Tom Cruise não é exatamente uma pessoa fácil de se entrevistar. Uma participação sua no programa matutino Today, da TV americana NBC, foi um show de horrores quando o assunto foi depressão pós-parto, com demonstrações explícitas de arrogância em cima do âncora Matt Lauer.
Mas, neste caso, o ator nos dá a oportunidade discutir um ponto importante sobre entrevistas e jornalismo.
Esse ponto é: uma figura pública tem direito a evitar perguntas sobre sua vida pessoal? Claro que tem. O jornalista deve acatar? Muitas vezes, não. E, no mundo das celebridades, é inevitável passear pelo terreno das fofocas ou de temas mais mundanos.
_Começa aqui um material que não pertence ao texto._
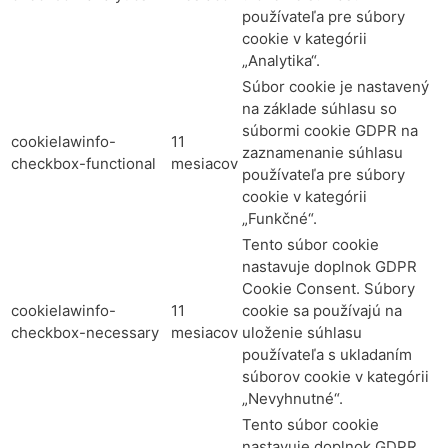
používateľa pre súbory
cookie v kategórii
„Analytika“.
Súbor cookie je nastavený
na základe súhlasu so
súbormi cookie GDPR na
cookielawinfo-
11
zaznamenanie súhlasu
checkbox-functional
mesiacov
používateľa pre súbory
cookie v kategórii
„Funkčné“.
Tento súbor cookie
nastavuje doplnok GDPR
Cookie Consent. Súbory
cookielawinfo-
11
cookie sa používajú na
checkbox-necessary
mesiacov
uloženie súhlasu
používateľa s ukladaním
súborov cookie v kategórii
„Nevyhnutné“.
Tento súbor cookie
nastavuje doplnok GDPR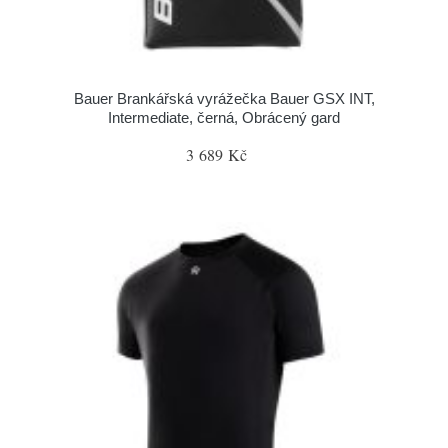
Bauer Brankářská vyrážečka Bauer GSX INT,
Intermediate, černá, Obrácený gard
3 689 Kč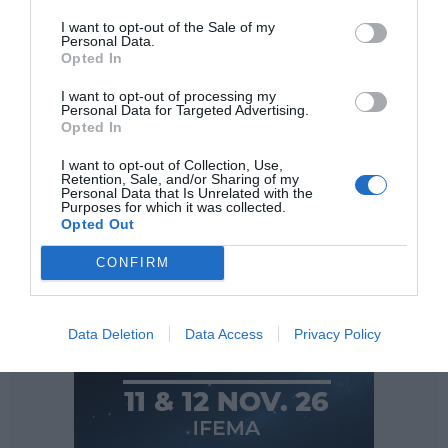
entre los que se encuentran Estados Unidos, Canadá,
I want to opt-out of the Sale of my
Suiza, Rusia, Chile, Corea del Sur, Dubái, Singapur o
Personal Data.
Opted In
México, entre otros.
I want to opt-out of processing my
Personal Data for Targeted Advertising.
Opted In
I want to opt-out of Collection, Use,
Retention, Sale, and/or Sharing of my
Personal Data that Is Unrelated with the
Purposes for which it was collected.
Opted Out
CONFIRM
Data Deletion
Data Access
Privacy Policy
Os limites acabam sendo marcados pelos entrevistados, como Tom Cruise fez com Peter Overton. E essas fronteiras são flexíveis de pessoa para pessoa – ou dependem do contexto que cerca a entrevista. Em momentos diferentes, o mesmo entrevistado pode engolir uma pergunta que pareceria inaceitável no passado.
Outra questão é: até que ponto termina a curiosidade pessoal de um jornalista e começa a do público em geral? A resposta que eu costumo dar a esse tipo de pergunta é a de que tudo passa pelo filtro do entrevistador. Portanto, o interesse é pessoal – e o jornalista assume que sua indiscrição vai bater com a do público.
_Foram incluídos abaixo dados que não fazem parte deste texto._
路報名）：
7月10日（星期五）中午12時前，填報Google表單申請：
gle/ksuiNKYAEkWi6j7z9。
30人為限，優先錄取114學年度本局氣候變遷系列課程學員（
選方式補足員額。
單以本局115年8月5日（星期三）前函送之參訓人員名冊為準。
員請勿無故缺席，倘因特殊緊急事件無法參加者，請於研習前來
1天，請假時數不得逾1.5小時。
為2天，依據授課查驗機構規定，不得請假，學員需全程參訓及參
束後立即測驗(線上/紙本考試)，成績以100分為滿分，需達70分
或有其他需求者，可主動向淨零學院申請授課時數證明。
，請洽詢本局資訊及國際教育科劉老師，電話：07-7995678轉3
Muitas vezes, a tarefa do jornalista é ir além da curiosidade pública: é desvendar assuntos que a audiência sequer sabe da existência. Assim, o entrevistador é uma espécie de curador instantâneo de conteúdo; a condução de uma entrevista é como se fosse um jogo de xadrez. Nós, jornalistas, estamos ouvindo uma resposta e já armazenamos pelo menos duas outras questões na cabeça. Mas, dependendo do que ouvimos, podemos refazer o nosso roteiro e explorar novas vertentes durante a conversa.
O ideal é transformar a entrevista em uma conversa, sendo respeitoso e amistoso ao mesmo tempo – mas sem adulação. São poucos os que dominam essa técnica no jornalismo atual. E muitos, por sinal, preferem transformar uma entrevista em duelo. Isso dificilmente dá certo, pois o entrevistado levanta seus escudos e torna a interação truncada.
O entrevero Cruise-Overton, ressuscitado pela internet, é volta e meia analisado como um exemplo clássico de como as celebridades não devem se comportar em público. O assunto foi relembrado em maio do ano passado pela imprensa internacional e, em dezembro, pelo Daily Mail, o segundo maior tabloide de circulação no Reino Unido. E agora está novamente na pauta das redes sociais.
O passado, definitivamente, deixou de ser enterrado desde que a internet foi inventada. Mais um motivo para que todos – não apenas as celebridades – tomem cuidado na hora de dar uma entrevista, especialmente aquelas que são gravadas.